De hoofdstukken in het tweede deel van het boek, Universal projects/localized architectures, presenteren cases waarin de missionaire architectuur interageerde met lokale culturele opvattingen en maatschappelijke situaties. In het negentiende-eeuwse China moesten katholieke missionarissen bijvoorbeeld rekening houden met lokale, Confucianistische gendernormen bij het bouwen van hun sites en kerken. In andere gevallen diende religieuze architectuur dan weer een politiek doel. In de kosmopolitische Egyptische stad Port-Said was het bouwen van een kathedraal in Romaanse stijl onderdeel van een Franse identiteitspolitiek. Daarnaast verscheen de missie-architectuur regelmatig in de pers in het moederland, waardoor het ook daar, weliswaar in een gemedieerde vorm, politieke idealen kon doen verspreiden.
De sterkte van de bundel ligt zowel in de diversiteit van de cases als in de vormelijke aspecten van de uitgave. Het boek levert niet alleen een bijdrage aan de missiegeschiedenis omdat het een ruimtelijke lens plaatst op deze sub-discipline, maar ook omdat het bijdragen over China en Afrika samenbrengt. Ondanks de vele overlappingen – “Westerse” missionaire gemeenschappen hadden vaak missies in zowel China als Afrika – bestudeerden historici ze tot nog toe zelden samen. Bovendien illustreren de cases de verschillende dimensies van ruimtelijkheid, gaande van kosmologische opvattingen over tijd en ruimte tot de architectuur van specifieke gebouwen, en tonen ze hoe die met elkaar verweven zijn. De uitgave zelf is in magazineformaat en op fotopapier gedrukt, waardoor de vele afbeeldingen volledig tot hun recht komen. Dat is een meerwaarde voor de bijdragen waarin scans van archiefmateriaal, oude afbeeldingen, en foto’s genomen tijdens veldwerk als illustratie dienen, maar bewijst vooral zinvol in de paar hoofdstukken die het visuele materiaal ook echt als bronnen van analyse gebruiken.
Hoewel de bundel er vlot van overtuigt dat de spatial turn een onmisbaar perspectief kan bieden op missiegeschiedenis (en de historiografie in het algemeen), zijn er enkele theoretische gaten in het werk. Zo reflecteren de auteurs amper over de link tussen missie en kolonisatie, en dat is jammer voor een werk dat missionaire ontmoetingen centraal plaatst. Missiehistorici zijn intussen namelijk tot de consensus gekomen dat missionarissen onmisbare bijdragen leverden aan de kolonisatie van het Afrikaanse continent in de late negentiende en vroege twintigste eeuw. De unieke geschiedenis van China, dat nooit (volledig) gekoloniseerd werd maar daarom niet gespaard bleef van koloniale uitbuitingspraktijken, kan juist interessante inzichten bieden in de manieren waarop kolonisatie en missionering elkaar ondersteunden en voedden. De meerwaarde van het bundelen van bijdragen over Afrika en China gaat daarom niet verder dan het naast elkaar plaatsen van regio’s die tot hiertoe zelden samengebracht werden in één uitgave, en dat is een gemiste kans.

Opdrachten:
1. Hernoem "Port-Said" tot "Alexandrië" in het deel van de recensie dat begint met "De hoofdstukken in" en doorloopt tot en met "kon doen verspreiden.", en geef dat deel met die wijziging opnieuw weer.
2. Beantwoord de volgende vragen aan de hand van de recensie.
(a) In welke Egyptische stad maakte het bouwen van een kathedraal in Romaanse stijl deel uit van een Franse identiteitspolitiek?
(b) Op welk soort papier is de uitgave gedrukt?
(c) Over welke link reflecteren de auteurs volgens de recensie amper?

Gegeven records:
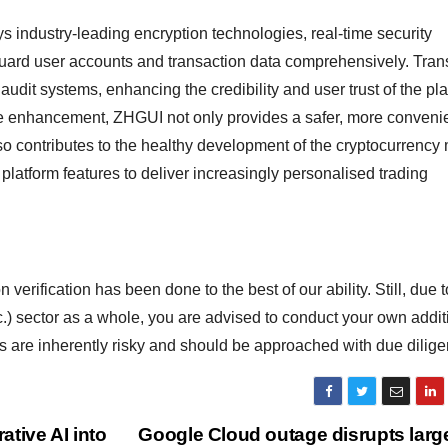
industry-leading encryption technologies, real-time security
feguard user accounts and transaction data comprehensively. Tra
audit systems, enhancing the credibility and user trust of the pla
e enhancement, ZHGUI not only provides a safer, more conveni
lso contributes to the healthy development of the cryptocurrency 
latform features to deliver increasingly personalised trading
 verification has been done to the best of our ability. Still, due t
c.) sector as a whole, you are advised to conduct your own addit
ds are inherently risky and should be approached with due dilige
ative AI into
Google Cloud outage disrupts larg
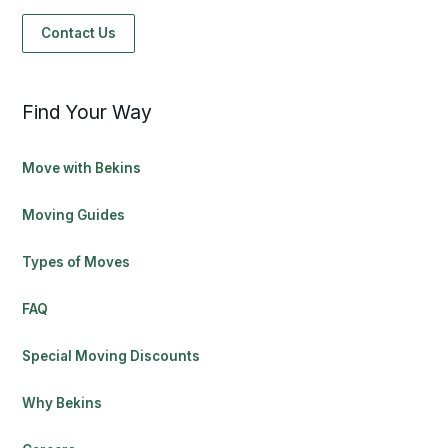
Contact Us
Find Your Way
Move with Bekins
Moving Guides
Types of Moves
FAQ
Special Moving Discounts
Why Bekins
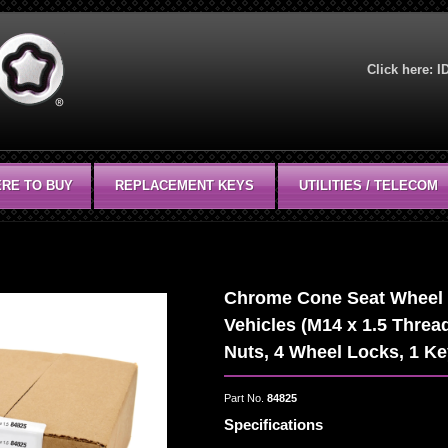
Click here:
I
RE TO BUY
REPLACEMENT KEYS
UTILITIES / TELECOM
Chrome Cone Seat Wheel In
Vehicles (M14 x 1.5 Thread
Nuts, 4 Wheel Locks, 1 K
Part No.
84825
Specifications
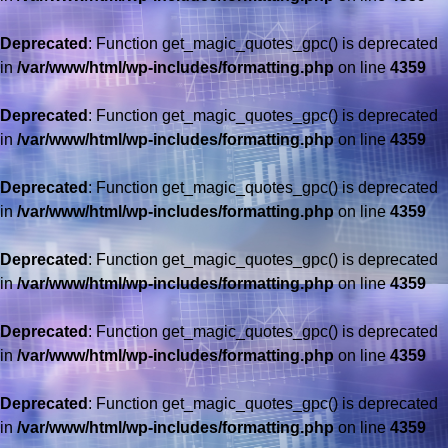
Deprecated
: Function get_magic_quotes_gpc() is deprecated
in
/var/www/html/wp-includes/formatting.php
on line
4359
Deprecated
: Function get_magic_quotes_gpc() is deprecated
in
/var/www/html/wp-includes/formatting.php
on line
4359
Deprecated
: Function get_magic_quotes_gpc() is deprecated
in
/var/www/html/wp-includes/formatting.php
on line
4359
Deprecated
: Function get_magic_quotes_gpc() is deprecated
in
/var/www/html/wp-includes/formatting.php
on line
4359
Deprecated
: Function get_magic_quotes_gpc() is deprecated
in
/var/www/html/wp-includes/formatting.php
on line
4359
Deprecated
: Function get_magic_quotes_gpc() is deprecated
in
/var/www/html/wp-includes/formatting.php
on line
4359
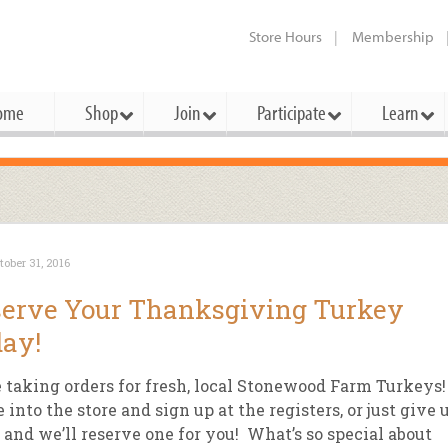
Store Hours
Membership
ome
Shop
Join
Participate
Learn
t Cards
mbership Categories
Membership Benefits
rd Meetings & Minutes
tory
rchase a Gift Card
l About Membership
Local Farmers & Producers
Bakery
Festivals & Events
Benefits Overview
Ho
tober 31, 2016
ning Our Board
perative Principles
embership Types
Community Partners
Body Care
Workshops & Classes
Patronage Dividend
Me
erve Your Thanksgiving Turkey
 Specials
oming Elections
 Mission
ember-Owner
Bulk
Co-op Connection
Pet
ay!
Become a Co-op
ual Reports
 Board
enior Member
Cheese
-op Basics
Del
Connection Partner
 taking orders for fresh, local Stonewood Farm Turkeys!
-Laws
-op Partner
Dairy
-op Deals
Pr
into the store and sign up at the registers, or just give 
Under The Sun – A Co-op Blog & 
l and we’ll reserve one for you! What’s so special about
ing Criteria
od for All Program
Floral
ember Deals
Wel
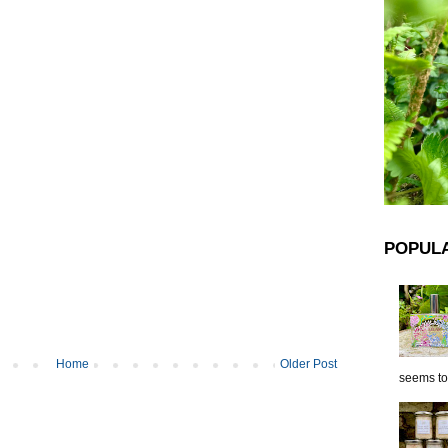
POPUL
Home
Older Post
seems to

Antwoorden:
1.
De hoofdstukken in het tweede deel van het boek, Universal projects/localized architectures, presenteren cases waarin de missionaire architectuur interageerde met lokale culturele opvattingen en maatschappelijke situaties. In het negentiende-eeuwse China moesten katholieke missionarissen bijvoorbeeld rekening houden met lokale, Confucianistische gendernormen bij het bouwen van hun sites en kerken. In andere gevallen diende religieuze architectuur dan weer een politiek doel. In de kosmopolitische Egyptische stad Alexandrië was het bouwen van een kathedraal in Romaanse stijl onderdeel van een Franse identiteitspolitiek. Daarnaast verscheen de missie-architectuur regelmatig in de pers in het moederland, waardoor het ook daar, weliswaar in een gemedieerde vorm, politieke idealen kon doen verspreiden.

2.
(a) Port-Said
(b) Fotopapier
(c) De link tussen missie en kolonisatie